TROCKENE HAUT
Viele Menschen leiden unter trockener, rissiger Haut. Feuchtigkeitscremes helfen kaum oder gar nicht. Der Grund: Aufenthalt in trockenen, geheizten Räumen. Außerdem verliert der Organismus während der nasskalten Monate ständig wertvolle Biostoffe, wie z.B. ungesättigte Fettsäuren und Schwefel, sowie die für die Haut wichtigen B-Vitamine Biotin und PABA. Erst unmerklich, dann aber immer stärker, trocknet die Epidermis, die äußere Hautschicht, aus. Als Folge davon baut die Haut ihre natürliche schützende Mikroflora aus Säuren, ranzigem Fett, Wasser und Schweiß ab. Freie Radikale greifen Hautzellen an, es bilden sich feinste Risse, in die Bakterien, Viren und Pilzen in großen Kolonien eindringen. Da kann es schnell zu Entzündungen, Blutungen kommen. Dermatologen kennen diese saisonbedingten Symptome nur zu genau: Ekzeme, Juckreiz, bakterielle Hautinfektionen, Akne, Schuppenbildung, Psoriasis.

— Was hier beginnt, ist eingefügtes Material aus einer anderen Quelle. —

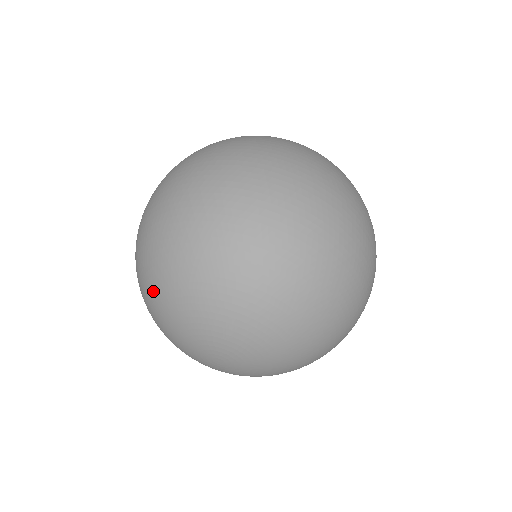
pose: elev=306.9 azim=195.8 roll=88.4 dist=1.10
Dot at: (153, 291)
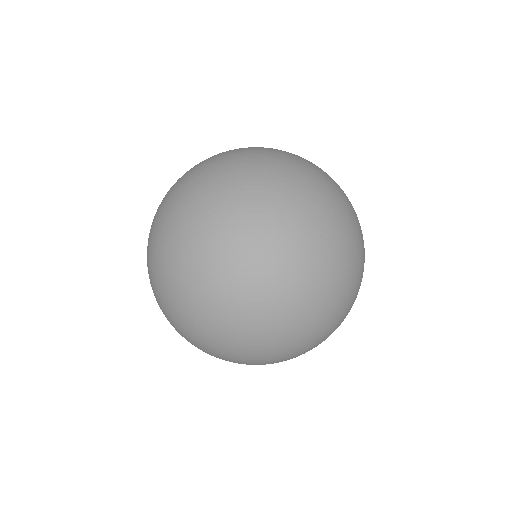
Dot at: (235, 256)
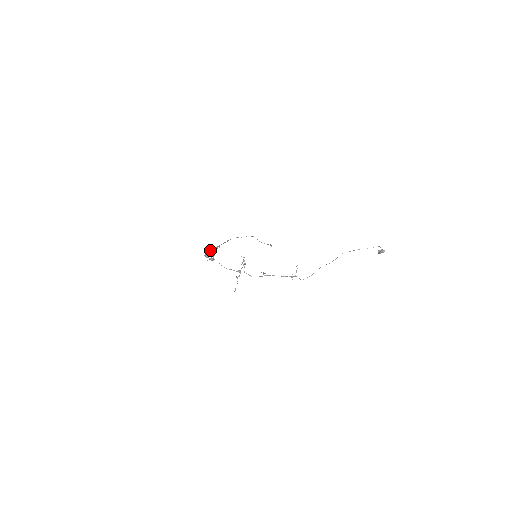
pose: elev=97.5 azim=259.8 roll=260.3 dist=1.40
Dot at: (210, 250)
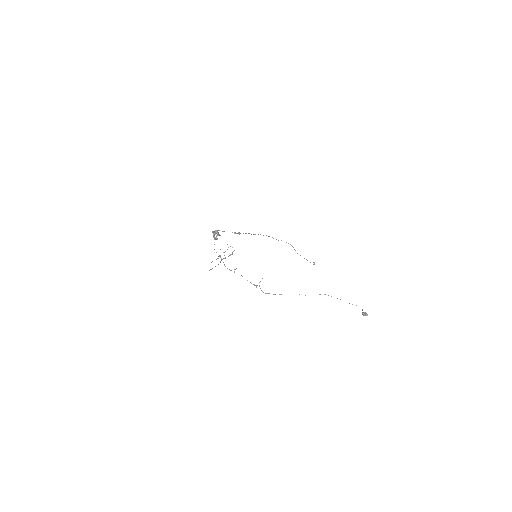
Dot at: occluded
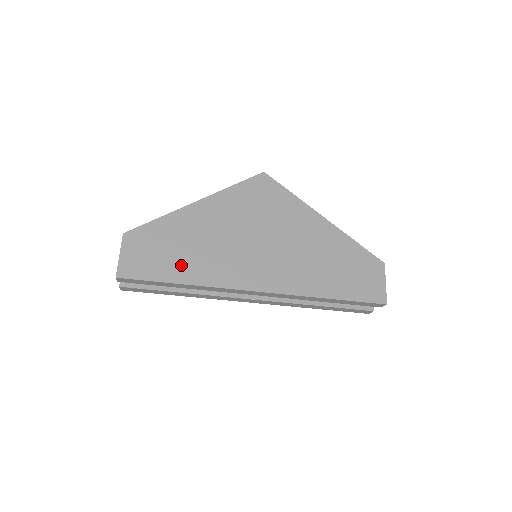
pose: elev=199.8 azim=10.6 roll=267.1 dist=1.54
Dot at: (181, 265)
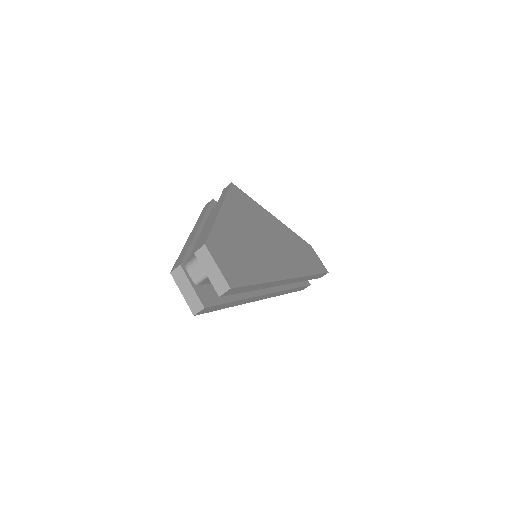
Dot at: (251, 267)
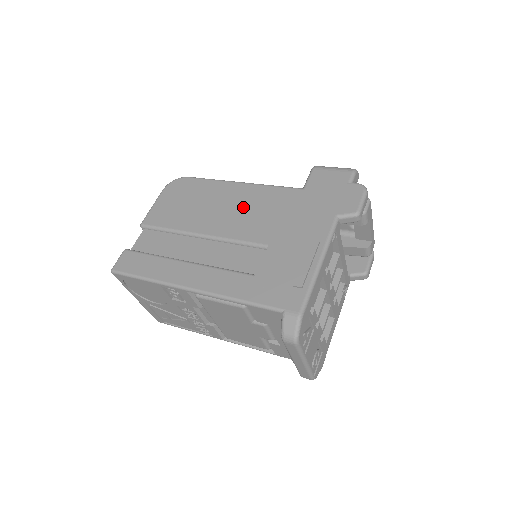
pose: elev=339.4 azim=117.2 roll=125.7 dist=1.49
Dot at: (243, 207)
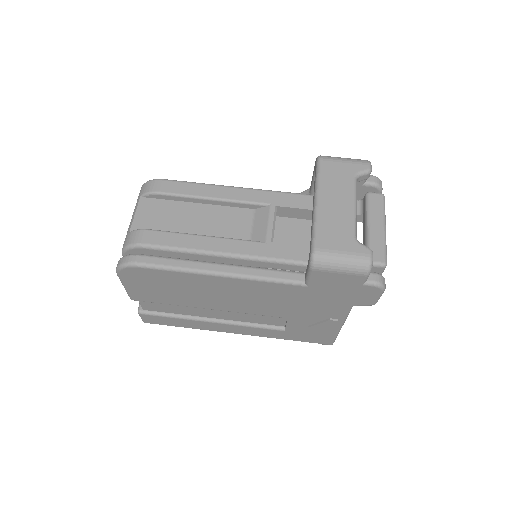
Dot at: (241, 296)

Normalerweise nimmt die äußere Hornschicht der Haut das Dreifache ihres Gewichts durch Wasser auf, eine gesunde Haut hat demnach ein hohes Eigengewicht. Wenn sie aber erst einmal ausgetrocknet ist, helfen kosmetische Cremes nur sehr kurzfristig. Deshalb schreitet gerade im Winter der Altersprozess der Haut rasch voran. Die gute Nachricht: Wir können unsere Haut gerade jetzt, wo die Sonne höher steht, mit ganz einfachen Mitteln wieder verjüngen.
Was hilft ist viel Bewegung in frischer Luft. Dabei gilt: je feuchter die Luft, desto besser. Unsere Haut liebt – genetisch bedingt – Nässe und Nebel. Ein kräftiger Spaziergang im Regen ist eine Jungkur für unsere Gesichtshaut. Die cholesterinhaltigen Hautzellen brauchen auch Photonen (Sonnenstrahlen), um ihr vitalisierendes Hormonvitamin D zu synthetisieren. Deshalb so oft es geht ans helle Mittagslicht – auch wenn die Sonne gerade nicht scheint.
Was ganz wichtig ist: jetzt Lebensmittel in den Speiseplan einbauen, die reich an ungesättigten Fettsäuren sind, wie z.B. Fisch, Tofu, Oliven, Avocado, Mais und Hülsenfrüchte.